Government Control vs Competition

Maintaining a Proper Balance

Traditionally, regulators have been guided by the general goals of general car insurance premiums regulation set out in state statutes which charge them with two duties: 1) preserving the long- term solvency of insurance companies and 2) protecting insurance consumers from unfair and inequitable treatment.

This precept would include protection against excessive rates and unfair rate discrimination (where the difference in premiums betwTeen groups of insurance buyers is not commensurate writh cost differences).

Maintaining a balance between two seemingly conflicting concerns, adequacy and fairness, is beneficial to both consumers and insurers. Consumers benefit from rate adequacy to the extent that they are protected from the loss of value that a policy suffers when an insurers ability to pay future claims is in doubt. They also benefit from rates that are not excessive. Insurance companies benefit from rate adequacy in that revenues will be sufficient to assure long-term solvency. Excessive rates would also be to insurers’ detriment in that consumers would increasingly choose alternatives, such as self- insurance.

Regulators seek to achieve this balance differently under different regulatory systems. Competitive systems, which rely on market forces to set rates, implicitly assume that the insurance industry is sufficiently competitive that no firm will charge excessive rates, lest it lose market share, or inadequate rates, lest it jeopardize its financial health. Prior approval systems, on the other hand, assume that the state must intervene to ensure the balance between adequate and excessive rates.

Under an active price control system, such as prior approval, this balance may be difficult, if not impossible, to maintain.

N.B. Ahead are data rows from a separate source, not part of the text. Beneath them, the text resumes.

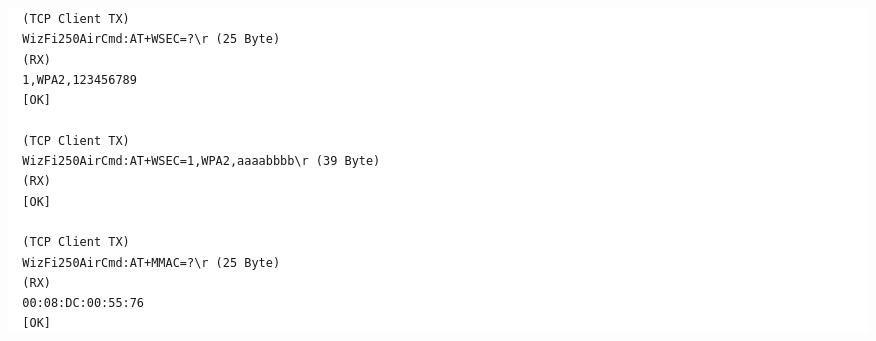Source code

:       (TCP Client TX) 
      WizFi250AirCmd:AT+WSEC=?\r (25 Byte)
      (RX) 
      1,WPA2,123456789
      [OK]

      (TCP Client TX) 
      WizFi250AirCmd:AT+WSEC=1,WPA2,aaaabbbb\r (39 Byte)
      (RX) 
      [OK]

      (TCP Client TX) 
      WizFi250AirCmd:AT+MMAC=?\r (25 Byte)
      (RX) 
      00:08:DC:00:55:76
      [OK]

For example, political pressures to provide low cost insurance may lead to a tendency toward inadequacy until insurer insolvencies reach serious proportions. Regulatory lag, the extra time required for prior approval to react to changes in supply and demand, has been shown to affect the balance issue since it causes inadequate rates in times of high inflation and excessive rates during deflationary periods.

Affordability and Availability

Though not explicitly set out in statutes, regulation has become increasingly concerned with issues of affordability and availability of insurance. These goals are difficult to pursue since what is considered affordable is a value judgment based upon lifestyle as well as income.

In addition, the pursuit of these two goals may jeopardize achievement of the two others: adequacy and fairness.

States have addressed concerns that insurance be affordable and available in many different ways. These include rate caps and creation of cross-subsidies between different risk classes through limitations on rating variables, such as territory in the case of auto insurance.